N'empêche que la vice-présidente de Gestev, Chantal Lachance, n'a pu s'empêcher, dimanche, de se demander : «qu'est-ce que ça aurait été, si...» «C'est plate, parce qu'on ne le saura jamais, mais on avait vraiment la conviction que ça allait être notre plus belle édition à vie», a-t-elle dit. Selon les organisateurs, la foule de samedi représentait environ la moitié de celles des meilleures années. Un chiffre difficile à évaluer, toutefois. «Hier, j'étais sur un petit nuage. Je regardais la température et je me disais: "on n'aura pas un chat". Finalement, j'étais ultra impressionnée par la quantité de gens qu'il y avait.»

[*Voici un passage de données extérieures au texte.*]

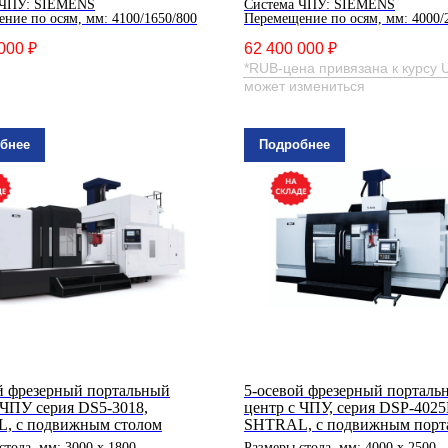
 ЧПУ: SIEMENS
Система ЧПУ: SIEMENS
ние по осям, мм: 4100/1650/800
Перемещение по осям, мм: 4000/
000 ₽
62 400 000 ₽
*RUB-цена привязана к курсу 
может измениться
бнее
Подробнее
й фрезерный портальный
5-осевой фрезерный порталь
 ЧПУ серия DS5-3018,
центр с ЧПУ, серия DSP-402
, с подвижным столом
SHTRAL, с подвижным порт
стола, мм: 3000 х 1800
Размеры стола, мм: 4000 х 2500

La numéro 2 de Gestev donne son étoile de la fin de semaine à la nouvelle rampe, plus large et alignée différemment entre les bretelles de l'autoroute Dufferin-Montmorency. Le bon mot va se passer dans le milieu de la planche à neige, croit Mme Lachance. Elle salive déjà à l'idée du calibre des athlètes qui seront présents en 2017, saison de qualifications olympiques. Pour le reste de la programmation de l'an prochain, tout est sur la table. Incluant le retour de la descente acrobatique à Stoneham. En raison de l'arrêt à Boston, deux jours avant Québec cette année, Gestev avait décidé de faire une croix sur cette épreuve. Dimanche, Mme Lachance a même parlé de la demi-lune, absente du Jamboree depuis deux ans.

Un deuxième Red Bull ReDirect demeure aussi une possibilité. Certaines améliorations devront toutefois être apportées, comme l'ajout d'espaces publics, croit Chantal Lachance.